- [WHAT YOU HAVE TO DO]
Exclude the images and repeat all remaining entries exactly.

- [AVAILABLE DATA]

________________________________________

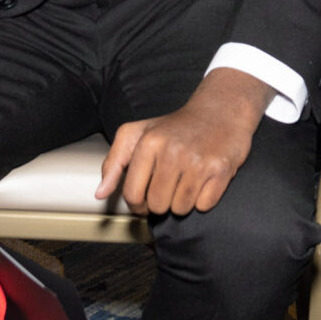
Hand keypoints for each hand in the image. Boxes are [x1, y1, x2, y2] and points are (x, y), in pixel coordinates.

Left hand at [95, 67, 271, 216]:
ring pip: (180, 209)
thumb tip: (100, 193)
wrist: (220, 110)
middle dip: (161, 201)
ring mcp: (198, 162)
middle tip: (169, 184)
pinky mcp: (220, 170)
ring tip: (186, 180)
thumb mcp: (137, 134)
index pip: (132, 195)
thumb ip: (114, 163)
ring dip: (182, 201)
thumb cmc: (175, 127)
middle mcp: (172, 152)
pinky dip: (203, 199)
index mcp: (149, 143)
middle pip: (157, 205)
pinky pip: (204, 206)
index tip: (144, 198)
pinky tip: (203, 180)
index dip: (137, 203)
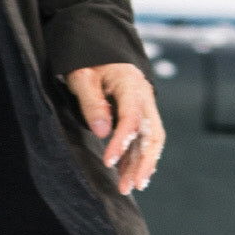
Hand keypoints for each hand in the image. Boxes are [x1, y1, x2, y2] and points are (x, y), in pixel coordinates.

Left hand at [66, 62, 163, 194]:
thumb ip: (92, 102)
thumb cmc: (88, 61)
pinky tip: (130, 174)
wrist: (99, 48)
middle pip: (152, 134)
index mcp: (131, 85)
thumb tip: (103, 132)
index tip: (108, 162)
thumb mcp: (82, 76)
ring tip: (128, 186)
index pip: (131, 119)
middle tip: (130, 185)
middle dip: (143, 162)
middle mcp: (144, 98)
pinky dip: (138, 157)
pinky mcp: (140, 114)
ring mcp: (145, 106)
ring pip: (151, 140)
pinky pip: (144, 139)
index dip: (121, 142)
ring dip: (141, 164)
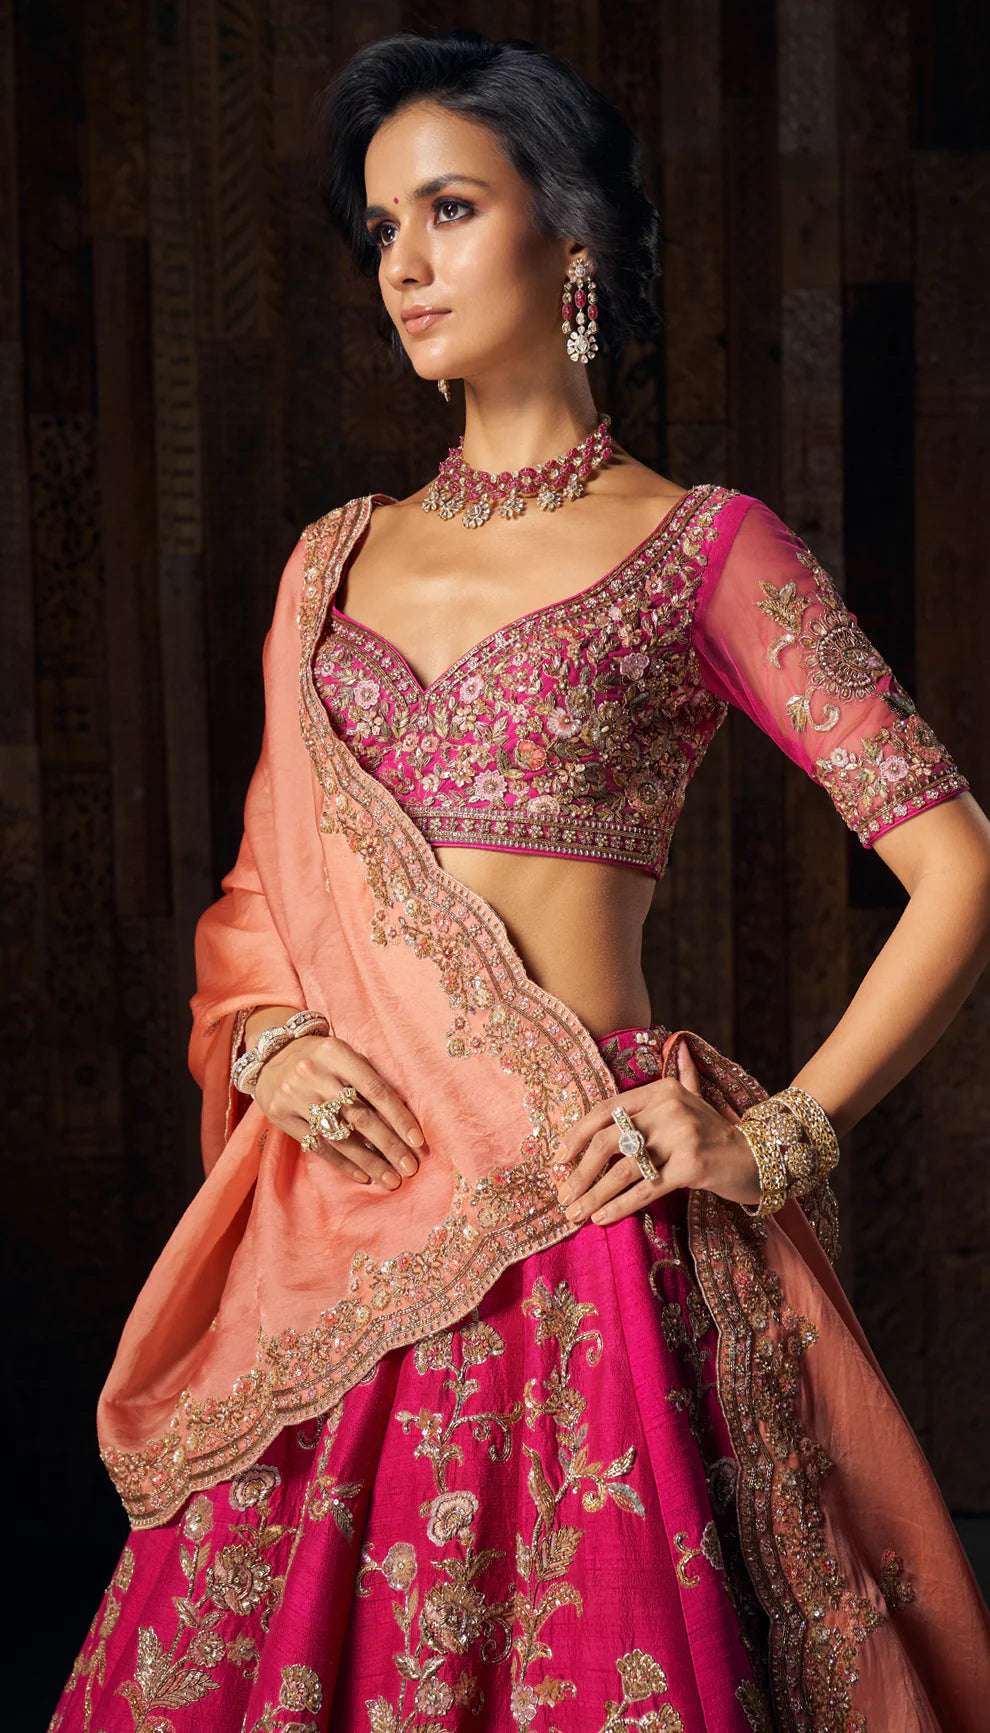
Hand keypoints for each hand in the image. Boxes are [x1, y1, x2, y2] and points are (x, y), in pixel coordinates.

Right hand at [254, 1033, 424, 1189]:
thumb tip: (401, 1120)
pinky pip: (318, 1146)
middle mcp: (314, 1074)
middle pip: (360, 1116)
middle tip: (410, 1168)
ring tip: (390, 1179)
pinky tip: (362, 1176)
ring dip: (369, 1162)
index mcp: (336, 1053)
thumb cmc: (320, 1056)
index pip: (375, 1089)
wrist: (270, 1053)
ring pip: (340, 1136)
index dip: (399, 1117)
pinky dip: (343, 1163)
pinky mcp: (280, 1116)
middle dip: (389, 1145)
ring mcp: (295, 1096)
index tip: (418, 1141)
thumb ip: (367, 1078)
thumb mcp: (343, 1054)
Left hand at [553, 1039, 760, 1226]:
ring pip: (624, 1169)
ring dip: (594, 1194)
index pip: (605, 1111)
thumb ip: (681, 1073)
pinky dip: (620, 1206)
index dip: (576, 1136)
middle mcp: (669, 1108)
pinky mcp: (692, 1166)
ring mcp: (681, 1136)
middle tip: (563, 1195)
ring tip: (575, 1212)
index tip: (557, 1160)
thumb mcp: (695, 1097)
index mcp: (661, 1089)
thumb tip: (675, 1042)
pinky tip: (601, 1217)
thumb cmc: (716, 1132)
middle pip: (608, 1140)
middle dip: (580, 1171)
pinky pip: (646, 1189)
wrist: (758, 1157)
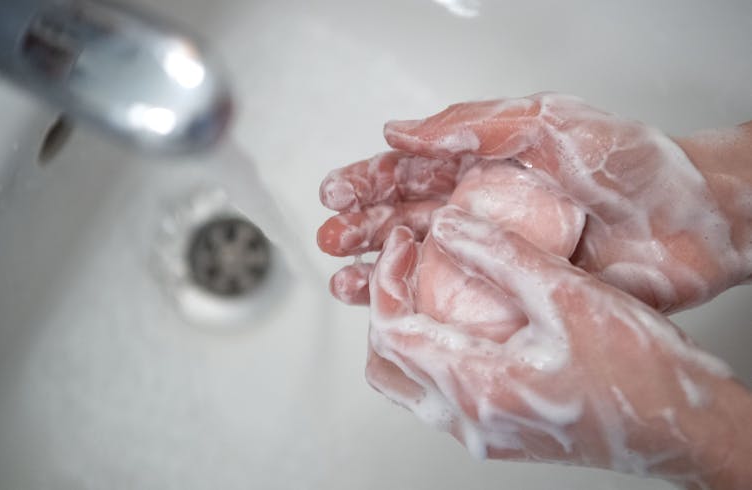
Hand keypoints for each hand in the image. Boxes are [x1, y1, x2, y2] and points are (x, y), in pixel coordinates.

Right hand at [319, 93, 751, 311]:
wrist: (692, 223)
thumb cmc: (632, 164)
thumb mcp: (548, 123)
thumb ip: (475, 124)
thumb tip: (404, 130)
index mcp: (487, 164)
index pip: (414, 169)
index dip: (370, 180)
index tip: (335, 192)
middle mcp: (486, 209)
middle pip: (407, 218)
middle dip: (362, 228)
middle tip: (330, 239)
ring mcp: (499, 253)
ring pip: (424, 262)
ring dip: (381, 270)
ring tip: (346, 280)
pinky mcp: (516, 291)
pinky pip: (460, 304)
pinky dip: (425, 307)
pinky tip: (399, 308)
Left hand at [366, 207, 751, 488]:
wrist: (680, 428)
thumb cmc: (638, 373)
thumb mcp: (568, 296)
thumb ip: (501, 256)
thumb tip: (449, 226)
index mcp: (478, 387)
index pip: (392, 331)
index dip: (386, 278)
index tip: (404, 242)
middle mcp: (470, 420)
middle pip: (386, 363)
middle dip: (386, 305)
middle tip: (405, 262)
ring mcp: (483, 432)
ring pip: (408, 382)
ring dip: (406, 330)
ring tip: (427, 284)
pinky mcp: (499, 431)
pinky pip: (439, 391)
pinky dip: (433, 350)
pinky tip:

________________________________________

- [RESPONSE TO THIS EXERCISE]
Hand keypoints for each hand in the image. Boxes are [x1, y1, x2, y2] and points are (x, y), in pixel coordinates.

Left hand at [95, 67, 271, 216]:
ring pip: (180, 209)
thumb tip: (100, 193)
wrist: (220, 110)
middle dip: (161, 201)
ring mcp: (198, 162)
middle tip: (169, 184)
pinky mcp: (220, 170)
ring tip: (186, 180)
thumb mcp: (137, 134)
index pip: (132, 195)
thumb ip: (114, 163)
ring dip: (182, 201)
thumb cmc: (175, 127)
middle mcp: (172, 152)
pinky dip: (203, 199)
index mcp: (149, 143)
middle pip: (157, 205)
pinky pip: (204, 206)
index tip: (144, 198)
pinky tip: (203, 180)
index dip: (137, 203)
Hand keypoints for each hand in the image. Boxes are [x1, y1, x2, y2] and points are (x, y), in pixel coordinates.

Left hand at [66, 62, 163, 194]:
thumb ip: (92, 102)
thumb cmc: (88, 61)
pinky tip: (130, 174)
wrist: (99, 48)
middle pip: (152, 134)
index mcp: (131, 85)
thumb tip: (103, 132)
index tip: (108, 162)
thumb mcp: (82, 76)
ring tip: (128, 186)
index pip: (131, 119)
middle tip: (130, 185)
middle dip: (143, 162)
middle mcp: (144, 98)
pinky dip: (138, 157)
pinky mcp: (140, 114)
ring mcp: (145, 106)
ring pip: (151, 140)
pinky pip: (144, 139)
index dip: (121, 142)
ring dip: (141, 164)
Hand keypoints for each hand in the image. Boxes are [x1, y1, x2, y2] and points are (x, y), in pixel coordinates.

Right hand at [254, 1033, 424, 1189]:
thumb tip: (401, 1120)
pinky pip: (318, 1146)
middle mcp: (314, 1074)
middle pip: (360, 1116)
middle tip: (410, 1168)
ring tip: (390, 1179)
pinky tip: (362, 1176)
ring dip: (369, 1162)
index mcp: (336, 1053)
thumb cmc: (320, 1056)
index pip: (375, 1089)
wrist: (270, 1053)
ring pip: (340, 1136)
index dip: (399, 1117)
pinky dip: (343, 1163)
pinky mcp: (280, 1116)
middle dip: (389, 1145)
ring mcp: (295, 1096)
index tip: (418, 1141)
thumb ip: (367, 1078)
thumb mcp: (343, 1054)
Left hand at [553, 1039, 760, 1226]:
ring pip: (624, 1169)
ring dip: (594, 1194)
index pip: (605, 1111)
thumb ip: (681, 1073)
pinky dip: (620, 1206)
index dip: (576, 1136)
middle mcp: (669, 1108)
pinky mcp: (692, 1166)
ring mcp: (681, 1136)
middle tip: (563, 1195)
ring tip: (575, 1212)
index tip: (557, 1160)
thumb mcp: (695, 1097)
index mcp: (661, 1089)
thumb tip: (675, 1042)
pinky tip: (601, 1217)
thumb cmc: (716, 1132)
middle pip: (608, 1140)
middle dip: (580, 1171)
pinky pip: (646, 1189)
wrist: (758, 1157)
Hand keypoints for each hand in the image. Boxes are [x1, y1, x2, y2] and points are (x, y), in pixel coordinates.

Right hand at [319, 93, 751, 311]:
wrist: (692, 223)
thumb cmc: (632, 164)
thumb mcp: (548, 123)
thumb ip: (475, 124)
thumb tip: (404, 130)
index mcp: (487, 164)
index pip: (414, 169)
index dip: (370, 180)
index tip: (335, 192)
middle mcp: (486, 209)
middle pip: (407, 218)
middle dip: (362, 228)
middle tip: (330, 239)
ring mcp: (499, 253)
ring pip: (424, 262)
ring dip: (381, 270)
ring tip: (346, 280)
pinky mcp: (516, 291)
pinky pip: (460, 304)
pinky dip: (425, 307)
pinky tip: (399, 308)
Left hand at [366, 207, 751, 488]:
wrist: (680, 428)
thumb cmc: (638, 373)
thumb mcp: (568, 296)
thumb ip: (501, 256)
thumb tip: (449, 226)
index mcp: (478, 387)
index pip: (392, 331)
index dip: (386, 278)
index tip: (404, 242)
middle mcp: (470, 420)
middle pip: (386, 363)
middle dip: (386, 305)
middle tip: (405, 262)
ring mcp: (483, 432)
ring pip: (408, 382)
ring dip: (406, 330)
ring tip: (427, 284)
pinky mcp: (499, 431)
pinky pip: (439, 391)
pinky dip: (433, 350)
pinky tip:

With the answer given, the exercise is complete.